RECORD LIST —
────

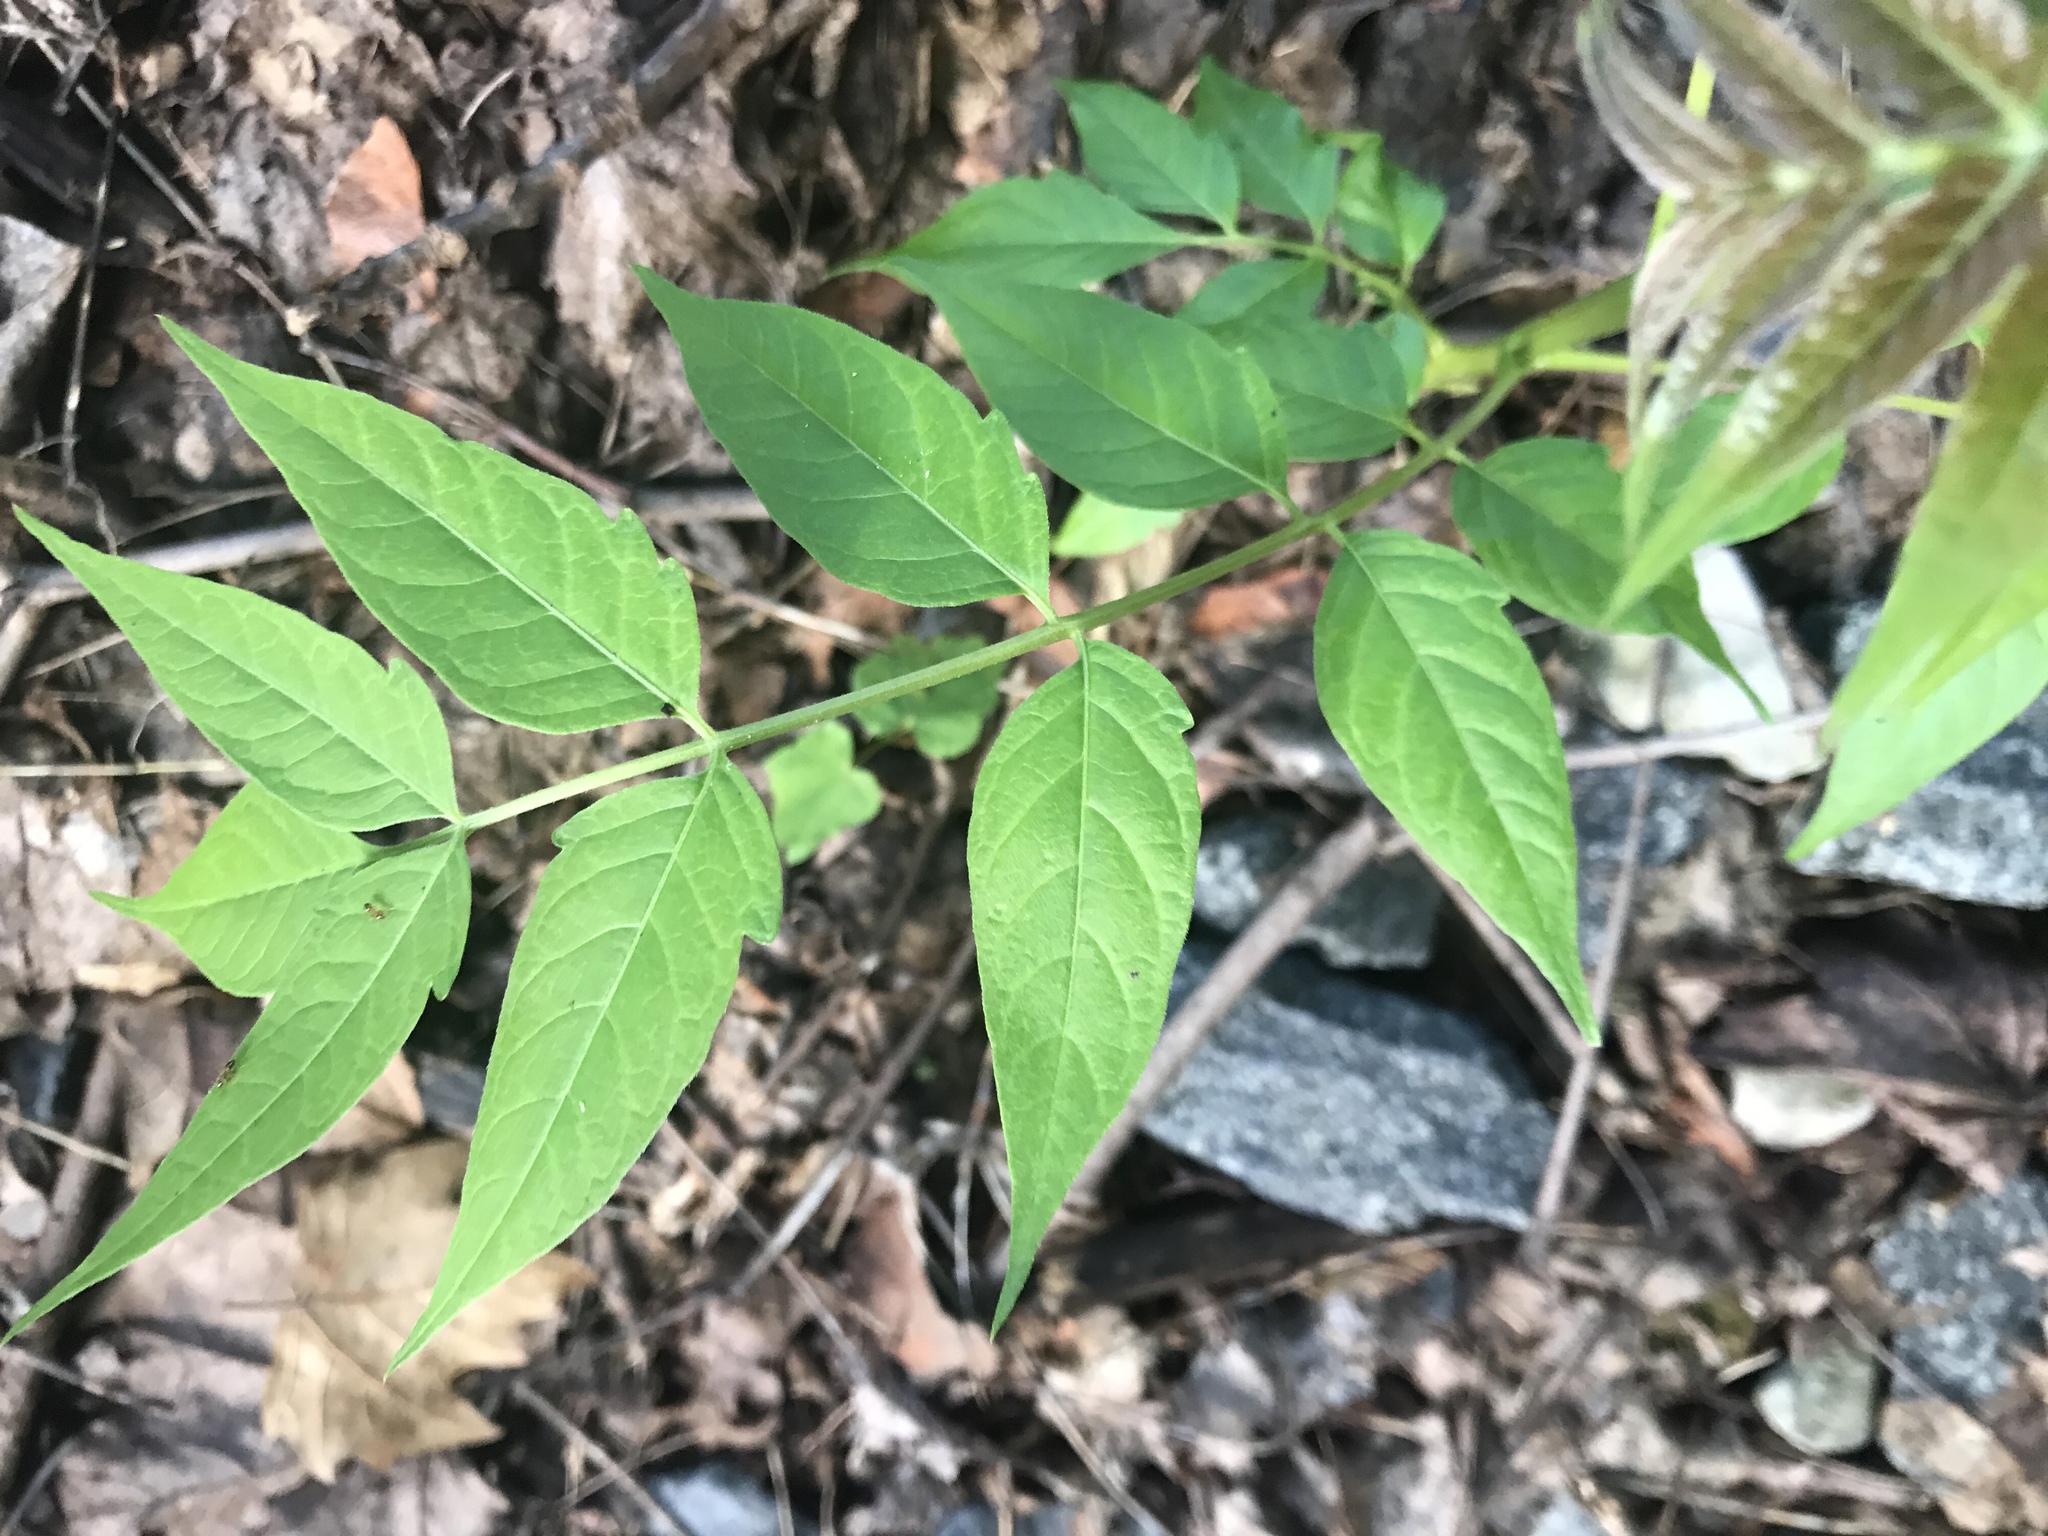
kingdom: Plantae
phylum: Tracheophyta
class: Magnoliopsida
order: Sapindales
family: Simaroubaceae
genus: Ailanthus
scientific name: Ailanthus altissima
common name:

────

Please convert the lines of the entries above into a numbered list, leaving out blank lines and the pictures.

1. kingdom: Plantae
2. phylum: Tracheophyta
3. class: Magnoliopsida
4. order: Sapindales
5. family: Simaroubaceae
6. genus: Ailanthus
7. scientific name: Ailanthus altissima
8. common name:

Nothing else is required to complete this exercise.